Recorded data —
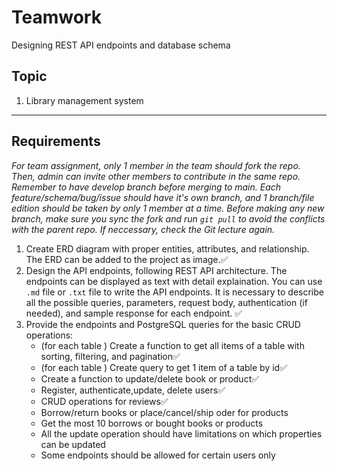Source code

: 

# Teamwork
Designing REST API endpoints and database schema

## Topic
1. Library management system
---
## Requirements
*For team assignment, only 1 member in the team should fork the repo. Then, admin can invite other members to contribute in the same repo. Remember to have develop branch before merging to main. Each feature/schema/bug/issue should have it's own branch, and 1 branch/file edition should be taken by only 1 member at a time. Before making any new branch, make sure you sync the fork and run `git pull` to avoid the conflicts with the parent repo. If neccessary, check the Git lecture again.*
1. Create ERD diagram with proper entities, attributes, and relationship. The ERD can be added to the project as image.:white_check_mark:
2. Design the API endpoints, following REST API architecture. The endpoints can be displayed as text with detail explaination. You can use `.md` file or `.txt` file to write the API endpoints. It is necessary to describe all the possible queries, parameters, request body, authentication (if needed), and sample response for each endpoint. :white_check_mark:
4. Provide the endpoints and PostgreSQL queries for the basic CRUD operations:
   - (for each table ) Create a function to get all items of a table with sorting, filtering, and pagination:white_check_mark:
   - (for each table ) Create query to get 1 item of a table by id:white_check_mark:
   - Create a function to update/delete book or product:white_check_mark:
   - Register, authenticate,update, delete users:white_check_mark:
   - CRUD operations for reviews:white_check_mark:
   - Borrow/return books or place/cancel/ship oder for products
   - Get the most 10 borrows or bought books or products
   - All the update operation should have limitations on which properties can be updated
   - Some endpoints should be allowed for certain users only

Your assignment — Transcribe the records above line for line, keeping every character, symbol and blank line as it appears, and leave out the pictures.

Worked solution —
Source code

: 

# Teamwork
Designing REST API endpoints and database schema

## Topic
1. Library management system
---
## Requirements
*For team assignment, only 1 member in the team should fork the repo. Then, admin can invite other members to contribute in the same repo. Remember to have develop branch before merging to main. Each feature/schema/bug/issue should have it's own branch, and 1 branch/file edition should be taken by only 1 member at a time. Before making any new branch, make sure you sync the fork and run `git pull` to avoid the conflicts with the parent repo. If neccessary, check the Git lecture again.*
1. Create ERD diagram with proper entities, attributes, and relationship. The ERD can be added to the project as image.:white_check_mark:
2. Design the API endpoints, following REST API architecture. The endpoints can be displayed as text with detail explaination. You can use `.md` file or `.txt` file to write the API endpoints. It is necessary to describe all the possible queries, parameters, request body, authentication (if needed), and sample response for each endpoint. :white_check_mark:
4. Provide the endpoints and PostgreSQL queries for the basic CRUD operations:
   - (for each table ) Create a function to get all items of a table with sorting, filtering, and pagination:white_check_mark:
   - (for each table ) Create query to get 1 item of a table by id:white_check_mark:
   - Create a function to update/delete book or product:white_check_mark:
   - Register, authenticate,update, delete users:white_check_mark:
   - CRUD operations for reviews:white_check_mark:
   - Borrow/return books or place/cancel/ship oder for products
   - Get the most 10 borrows or bought books or products
   - All the update operation should have limitations on which properties can be updated
   - Some endpoints should be allowed for certain users only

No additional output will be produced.